After further imaging and adjusting the smear with a medium power objective, add immersion oil directly to the smear. The oil is needed for high power objectives that will provide the best micrographs. Gram-positive bacteria will appear blue or purple in color, while Gram-negative cells will be red or pink. In addition to cell wall structure, shape and arrangement are elucidated from the resulting micrographs.
The ability of Gram staining to qualitatively study bacteria is important to a wide range of scientific fields.
Soil is just one of the environmental sources from which bacteria can be isolated and analyzed. For drinking water, sample preparation must be modified.
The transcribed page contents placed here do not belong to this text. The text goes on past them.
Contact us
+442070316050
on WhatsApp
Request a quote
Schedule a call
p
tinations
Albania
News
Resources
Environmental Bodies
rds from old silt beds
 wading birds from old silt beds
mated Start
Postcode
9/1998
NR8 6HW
Samples of tap water can be drawn from a faucet, and plated onto growth media that facilitates the growth of diverse, heterotrophic bacterial colonies. Upon plating onto a medium such as R2A, the process is nearly identical to the soil procedure.
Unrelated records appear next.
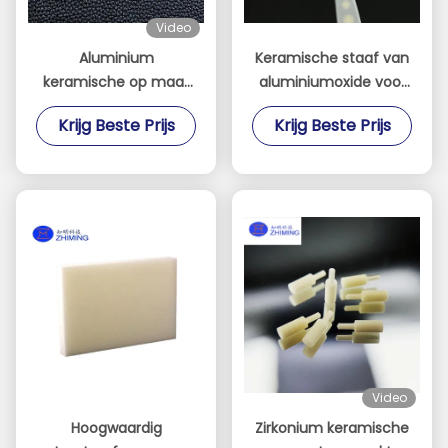
Video
Aluminium
Keramische staaf van
keramische op maat
aluminiumoxide voor
gemaakte
de elektronische
Krijg Beste Prijs
Krijg Beste Prijs
componenten
industrie van
halfgeleiderapparatuur
Video
Hoogwaardig
Zirkonium keramische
For certain bacterial identification techniques, the parameters are dependent on the cell wall type of the bacteria of interest. In this example, a septic patient's blood was tested and was found to be harboring Gram-positive bacteria.
With this information, species-specific peptide nucleic acid probes were chosen that would bind to the cells' rRNA. These probes were bound to fluorescent dyes that were used to identify the species present.
Because of the fundamental differences in Gram-positive and -negative cellular structure, bacteria have unique responses to other compounds besides crystal violet. This experiment sought to isolate Clostridium difficile, a Gram-positive bacterium, from fecal samples. Cycloserine, which inhibits the growth of Gram-negative cells, was added to the agar plate. The Gram-positive cells that grew on the plate were further isolated via other methods.
You've just watched JoVE's introduction to Gram staining for environmental studies. You should now understand the benefits of the process and how to perform the technique and utilize the results. Thanks for watching!